▶ Problem requirements
Transcribe the listing in full, word for word; pictures do not belong in the copy.

○ ○ ○ ○

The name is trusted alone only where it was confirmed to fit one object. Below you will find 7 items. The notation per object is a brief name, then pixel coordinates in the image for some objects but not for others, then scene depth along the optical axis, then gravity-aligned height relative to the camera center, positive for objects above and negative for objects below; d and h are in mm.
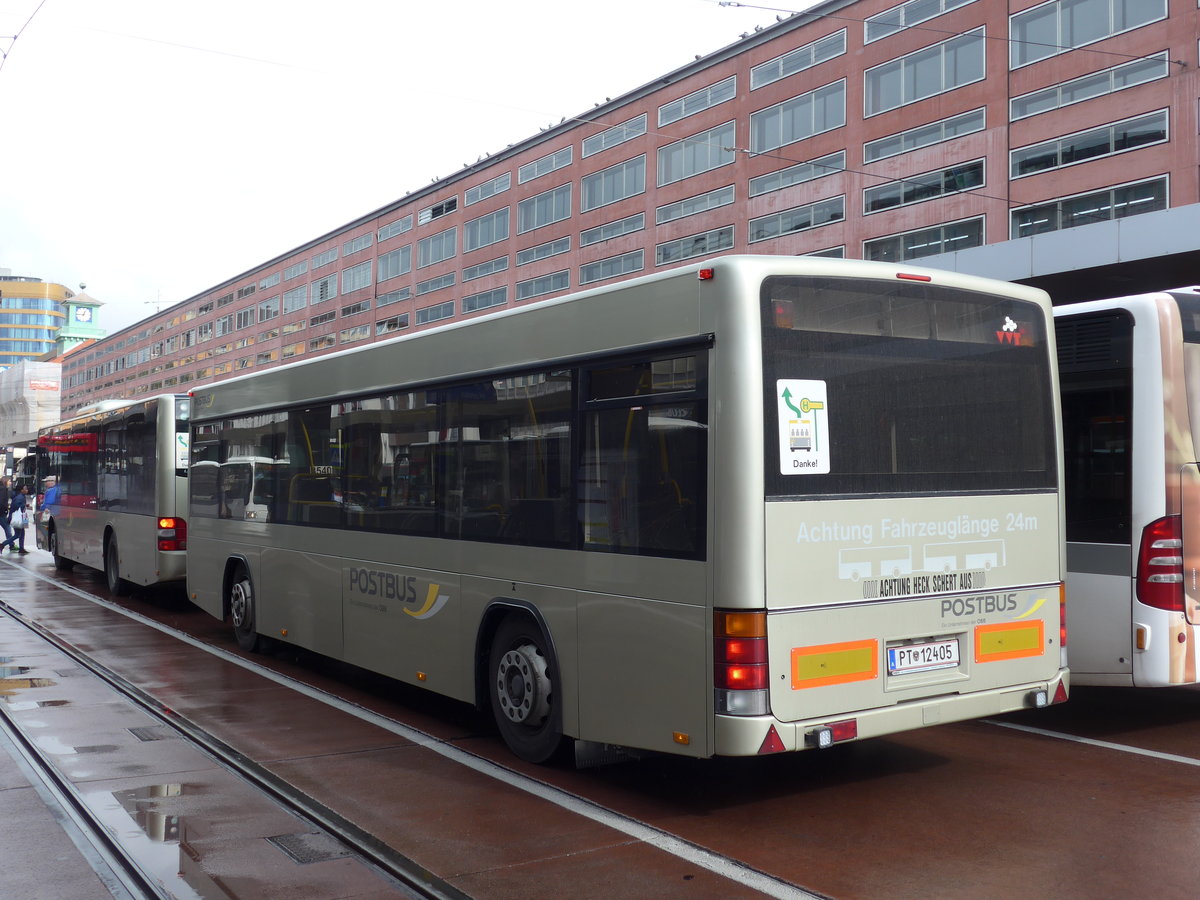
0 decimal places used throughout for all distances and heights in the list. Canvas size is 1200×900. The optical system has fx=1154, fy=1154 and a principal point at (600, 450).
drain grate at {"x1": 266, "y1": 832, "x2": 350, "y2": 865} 5180 -1706
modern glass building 197875 +30020
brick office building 37875 +13260
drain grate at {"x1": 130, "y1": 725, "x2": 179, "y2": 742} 7609 -1705
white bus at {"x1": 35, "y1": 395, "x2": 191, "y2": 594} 14672 -145
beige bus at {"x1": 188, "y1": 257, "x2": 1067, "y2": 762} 5367 -185
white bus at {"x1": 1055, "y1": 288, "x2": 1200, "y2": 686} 7102 -115
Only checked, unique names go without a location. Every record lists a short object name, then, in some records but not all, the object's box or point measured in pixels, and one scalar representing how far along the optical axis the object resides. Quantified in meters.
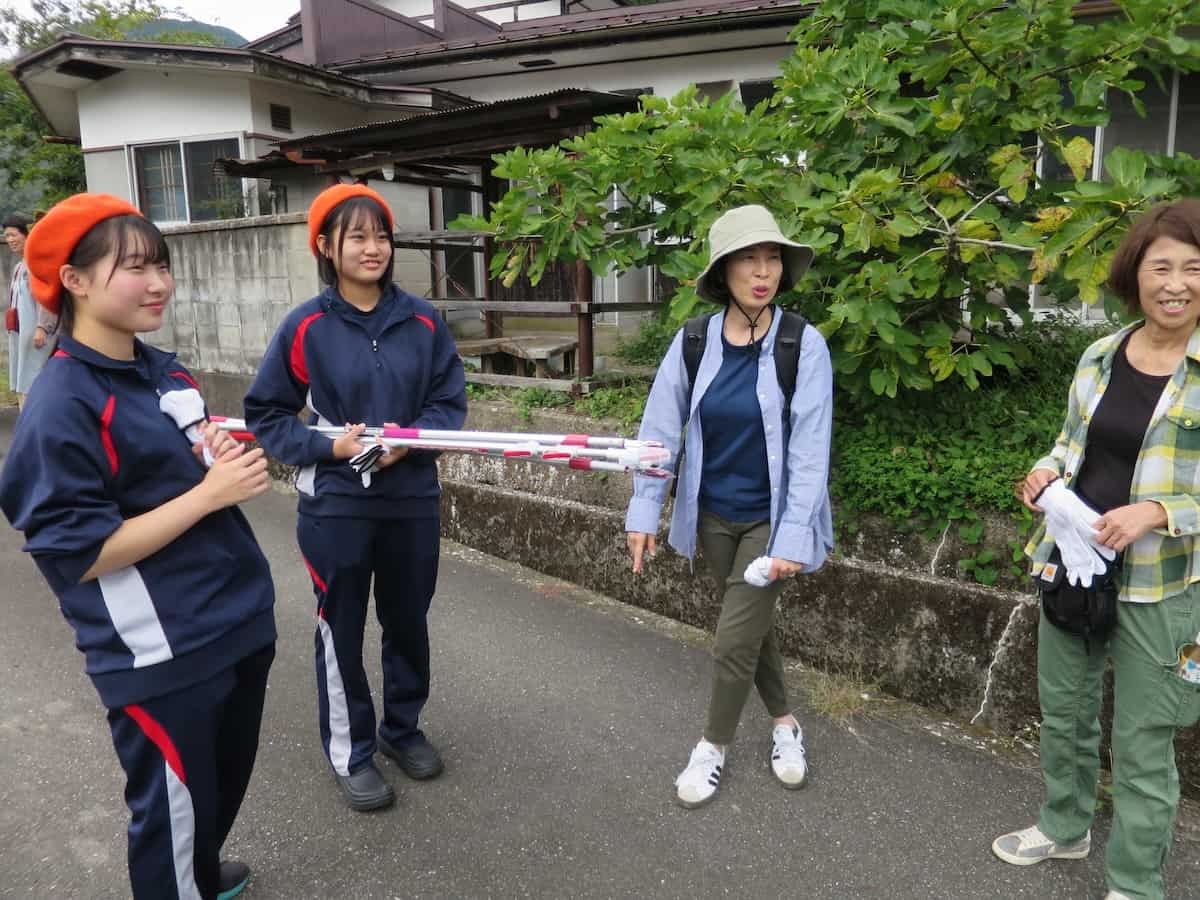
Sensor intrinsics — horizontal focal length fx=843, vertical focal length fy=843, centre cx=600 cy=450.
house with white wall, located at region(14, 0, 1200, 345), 8.98
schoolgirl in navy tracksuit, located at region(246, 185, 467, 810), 2.60
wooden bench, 6.61
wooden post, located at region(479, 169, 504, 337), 8.75
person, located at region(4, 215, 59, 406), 5.95
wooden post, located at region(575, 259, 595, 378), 5.65
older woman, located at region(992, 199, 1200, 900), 2.08
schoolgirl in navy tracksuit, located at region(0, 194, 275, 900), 1.70
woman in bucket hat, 2.63
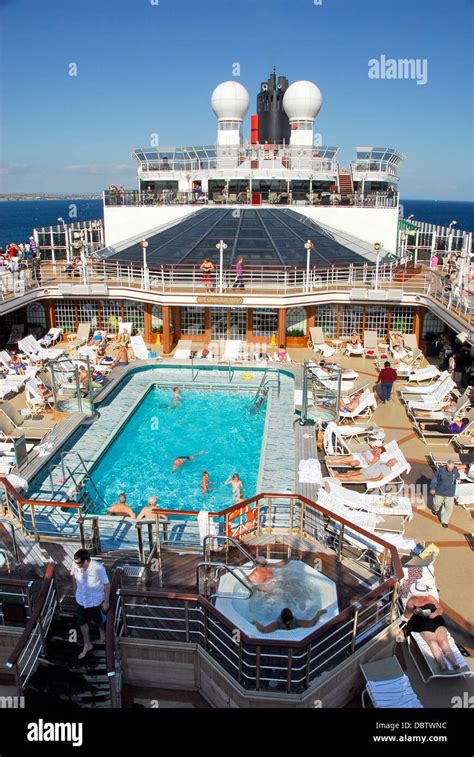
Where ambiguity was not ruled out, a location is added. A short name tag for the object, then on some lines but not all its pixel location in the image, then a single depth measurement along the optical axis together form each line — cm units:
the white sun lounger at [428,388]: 1628
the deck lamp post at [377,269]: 2126
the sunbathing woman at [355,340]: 2106
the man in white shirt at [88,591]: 682
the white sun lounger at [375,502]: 1041
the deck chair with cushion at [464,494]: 1105
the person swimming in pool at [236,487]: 1143
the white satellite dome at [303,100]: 3406
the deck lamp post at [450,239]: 2863
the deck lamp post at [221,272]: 2016
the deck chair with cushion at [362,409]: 1505
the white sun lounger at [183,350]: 1978
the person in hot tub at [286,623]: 690
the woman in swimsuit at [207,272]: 2133
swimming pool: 1234
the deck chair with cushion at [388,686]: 655
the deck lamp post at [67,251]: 2731
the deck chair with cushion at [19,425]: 1369
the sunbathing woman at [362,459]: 1220
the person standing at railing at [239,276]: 2122
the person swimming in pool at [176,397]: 1716
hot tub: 707
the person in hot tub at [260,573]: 776
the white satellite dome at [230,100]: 3369
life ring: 917
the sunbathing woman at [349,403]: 1519
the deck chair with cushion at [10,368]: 1743
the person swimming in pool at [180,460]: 1335
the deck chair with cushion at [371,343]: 2089
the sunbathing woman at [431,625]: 723
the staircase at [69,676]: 671
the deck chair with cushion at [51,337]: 2177
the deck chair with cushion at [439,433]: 1383
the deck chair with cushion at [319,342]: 2072
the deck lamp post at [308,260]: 2034
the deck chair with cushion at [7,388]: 1634
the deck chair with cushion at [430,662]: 707
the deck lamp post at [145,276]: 2135
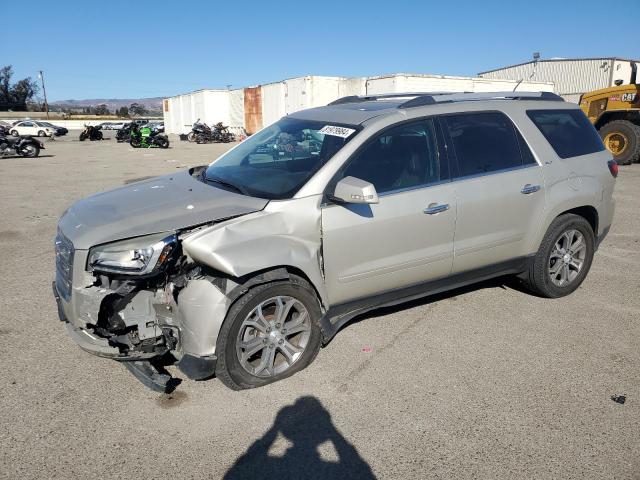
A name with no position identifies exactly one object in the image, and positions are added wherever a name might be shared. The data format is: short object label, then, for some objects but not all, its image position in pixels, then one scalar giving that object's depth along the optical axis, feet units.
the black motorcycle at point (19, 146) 63.36
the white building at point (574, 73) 121.29
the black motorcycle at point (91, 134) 115.55
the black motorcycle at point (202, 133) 104.06
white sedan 127.85
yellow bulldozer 46.19
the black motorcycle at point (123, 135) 104.99
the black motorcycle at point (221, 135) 105.19
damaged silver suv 9.67
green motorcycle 83.97
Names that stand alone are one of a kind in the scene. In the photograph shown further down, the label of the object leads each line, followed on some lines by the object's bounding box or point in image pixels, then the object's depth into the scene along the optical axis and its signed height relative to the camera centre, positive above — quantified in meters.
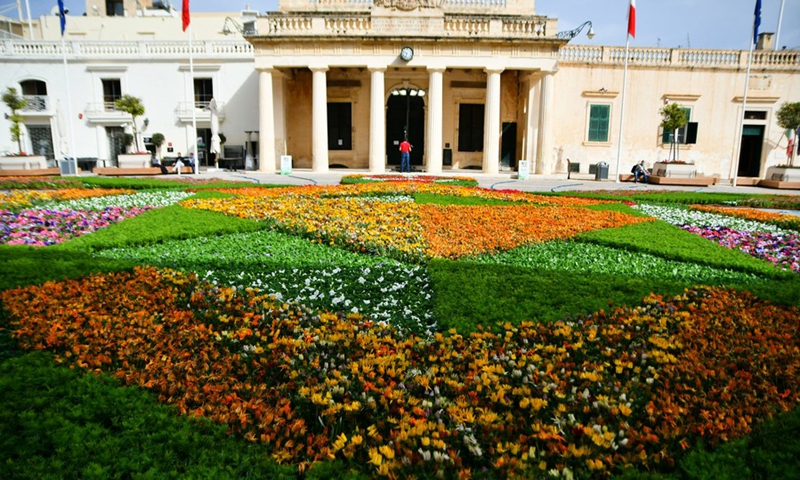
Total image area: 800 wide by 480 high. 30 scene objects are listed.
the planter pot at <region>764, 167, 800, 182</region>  22.97 -0.44
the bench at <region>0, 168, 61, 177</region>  20.52 -0.75
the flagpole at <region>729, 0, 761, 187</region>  22.84 +5.64
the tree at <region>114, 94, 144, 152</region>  25.89 +2.57
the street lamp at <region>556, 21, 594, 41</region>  24.16 +6.08
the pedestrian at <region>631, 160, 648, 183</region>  23.61 -0.39
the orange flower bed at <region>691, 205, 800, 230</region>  9.68 -1.06
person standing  23.61 +0.27
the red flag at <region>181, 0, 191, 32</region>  22.73 +6.38
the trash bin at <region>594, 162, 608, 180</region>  24.50 -0.44
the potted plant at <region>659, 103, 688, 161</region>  24.72 +2.22
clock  23.84 +4.96
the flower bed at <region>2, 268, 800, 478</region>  2.48 -1.32
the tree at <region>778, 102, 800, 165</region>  26.30 +2.53
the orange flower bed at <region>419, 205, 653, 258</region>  7.30 -1.10
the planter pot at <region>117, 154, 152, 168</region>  22.94 -0.24
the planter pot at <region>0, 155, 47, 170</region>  21.77 -0.38
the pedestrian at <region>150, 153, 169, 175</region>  23.51 -0.38
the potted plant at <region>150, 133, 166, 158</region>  28.53 +0.95
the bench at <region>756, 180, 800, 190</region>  22.08 -0.89
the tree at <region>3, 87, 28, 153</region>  25.42 +2.54
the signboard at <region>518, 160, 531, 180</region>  23.38 -0.42
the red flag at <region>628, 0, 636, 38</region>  23.56 +6.59
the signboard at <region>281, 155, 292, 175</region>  23.47 -0.34
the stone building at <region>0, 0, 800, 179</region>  24.22 +3.84
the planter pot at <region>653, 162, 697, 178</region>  23.12 -0.31
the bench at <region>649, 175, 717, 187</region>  22.06 -0.78
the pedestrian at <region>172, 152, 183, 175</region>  22.26 -0.36
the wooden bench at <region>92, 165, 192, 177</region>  21.95 -0.67
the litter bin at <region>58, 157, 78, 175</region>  22.31 -0.49
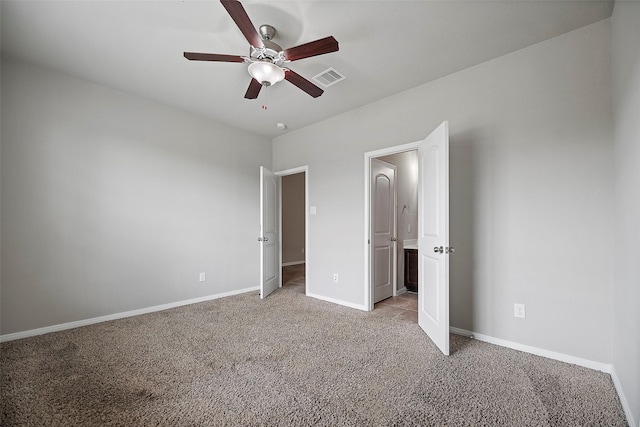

○ ○ ○ ○

▶ Solution
The name is trusted alone only where it was confirmed to fit one object. Below you will find 7 items. The notation per object is a brief name, then pixel coordinates in the image for some objects but not for others, then scene depth along the optical axis, then gravity-aligned height relative to the camera center, positive for objects above and negative for objects below; d and h are in mm.
0 decimal places used throughout for all distances and heights in the list. Canvas size is 1200×900. The optical system has fx=1154, fy=1154 and a principal point at (600, 450).
drain grate at {"x1": 266, "y1": 832, "x2": 350, "y2": 865} 5180 -1706
modern glass building 197875 +30020
brick office building 37875 +13260
drain grate at {"x1": 130, "y1": 725, "x2": 179, "y2": 742} 7609 -1705
white bus at {"x1": 35, "y1": 395, "x2": 191, "y2": 594} 14672 -145
beige bus at {"x1": 188, "y1": 257, "x2": 1067, "y2": 762} 5367 -185
white bus at {"x1": 1055, "y1": 288, "x2": 1200, "y2": 686} 7102 -115
Only checked, unique names go without a location. Every record lists a short object name, then, in some records but not all, the object's box or point measured in pixels, and one scalar representing how far along the optical axis the object resides. Quantified in meters.
Sensor intrinsics — horizontal focal length fx=843, vertical focal length fy=843, centre cx=600 cy=450.
house with white wall, located at region(14, 0, 1200, 345), 8.98
schoolgirl in navy tracksuit, located at region(246, 185, 467, 810), 2.60
wooden bench, 6.61
wooden post, located at region(479, 169, 504, 337), 8.75
person, located at region(4, 215, 59, 406), 5.95
wooden post, located at region(575, 259, 595, 378), 5.65
older woman, located at region(992, 199, 1200, 900), 2.08
schoolgirl in navy tracksuit, located at region(0, 194, 275, 900), 1.70
woman in bucket hat, 2.63
Where ambiguity was not ruled out, a location is added. A short name tag for the object, then on some lines but not all its pixel location in the image, then a single depth measurement along the optical axis together form each line — cm units:
the white sun lounger at [428,388]: 1628
the deck lamp post at [377,269]: 2126
the sunbathing woman at [355,340]: 2106
the man in white shirt at [88,591]: 682
the white sun lounger at [375,502]: 1041
the deck chair with cushion at [464,494]: 1105
the person swimming in pool at [236,487]: 1143
the white satellite dome at [303,100]: 3406
the deck lamp post at [450,239]: 2863
the deck lamp post at [221,272]: 2016
the deck chair with cushion at [362,409]: 1505
the white sun lounger at [183,350]: 1978
the person in hot tub at [286,623]: 690
the woman in swimsuit at [207,272]: 2133
swimming pool: 1234
the deck chair with cushion at [388,686]: 655
the deck lamp post at [67,251]: 2731
the deck chair with cushion at [19,425]: 1369
the sunbathing woman at [362,459]: 1220
the person standing at railing at [239,276]: 2122
the person swimming in pool at [176,397]: 1716
hot tub: 707
the person in hot tub at [260,573]: 776
the white satellite dome at [230,100]: 3369
life ring: 917
the sunbathing woman at [349,403]: 1519
the deck chair with cushion at [10,368]: 1743
the person swimming in pool at [180,460]: 1335
the deck chair with cushion at [371,343]: 2089
the sunbathing woman at [431,625]: 723
the staircase at [69,676]: 671
the deck chair with cushion at [51,337]: 2177
the deck chair with cushion at [439,433]: 1383
the deck chair with cushion at [319,342]: 2072
the deck lamp post at [308,260]: 2034
the deck chair with cushion at [7,388]: 1634
the deck chair with cushion at [430,662]: 707
the deck lamp post at [145,276]: 2135
A name with no position identifies exactly one object in the image, and positions are added wherever a name might be shared. The data format is: short object label, then, for some objects but not all, its image position in pixels, then one scalar giving that object's depth along the optical axis, feet units.
the black motorcycle at point (19, 146) 63.36
the white building at point (574, 73) 121.29
the black motorcycle at point (91, 134) 115.55
the black motorcycle at point (202, 133) 104.06
white sedan 127.85
yellow bulldozer 46.19
the black motorcycle at point (123, 135) 104.99
the black motorcycle at point (221, 135) 105.19
damaged silver suv 9.67
green motorcycle 83.97
Names that stand alone are one of a kind in the scene. In the photograph shown further down, the label of the object leads each line, followed on some lines by the object's bounding box or point in image pixels, then the object's depth into the scene along the optical axis and its signed height relative to the camera centre, positive above — quantified in meters.
Total image area: 800 wide by 480 high. 30 scene objects are listed.
the planter pot at <region>764, 167, 800, 182</region>  22.97 -0.44
the bench at <region>0, 168, 61, 177</region>  20.52 -0.75
the flagpole at <region>729, 0, 761, 187</region>  22.84 +5.64
the tree at <region>114, 94, 144, 152</region>  25.89 +2.57
the street lamp at <region>556, 21, 594, 41</region>  24.16 +6.08
the pedestrian at <region>631, 160, 648, 183</region>  23.61 -0.39
the orange flower bed at <region>691, 205, 800, 230</region>  9.68 -1.06
person standing  23.61 +0.27
the red flag at <region>181, 0, 191, 32</region>  22.73 +6.38
the trash bin at <region>594, 162, 608, 180</region>  24.50 -0.44
the potted plant at <region>659, 103, 688, 161</region>  24.72 +2.22
clock  23.84 +4.96
the flower bed at <region>2, 268, 800, 478</region>  2.48 -1.32
the tree at <region>778, 102, 800, 165</region>  26.30 +2.53
the orange flower bed at <region>419, 205, 653, 258</region>  7.30 -1.10
the planter pot at <region>117, 154, 152, 168</region>  22.94 -0.24
the planter pot at <region>0, 155, 47, 170</region>  21.77 -0.38
the pedestrian at <region>150, 153, 169, 175</region>  23.51 -0.38
the potted plant at <region>150, 133, 166, 158</region>  28.53 +0.95
the bench at <region>756, 180, 800, 190</region>  22.08 -0.89
the tree at <region>3, 87, 28, 153</region>  25.42 +2.54
the signboard at <region>518, 160, 531, 180</region>  23.38 -0.42
the red flag at <region>628, 0, 636, 38</region>  23.56 +6.59
the signboard at <region>281, 155, 292, 175</region>  23.47 -0.34
the stone building at <region>0, 0, 800, 179</region>  24.22 +3.84
the planter pot at <region>653, 162, 697, 178</region>  23.12 -0.31
the bench at <region>649, 175, 717, 187</region>  22.06 -0.78
the pedestrian at <region>172, 152, 183, 175</region>  22.26 -0.36
the wooden bench at <region>92, 165, 192, 177</region>  21.95 -0.67
the litter bin at <region>58, 157, 78, 175</region>  22.31 -0.49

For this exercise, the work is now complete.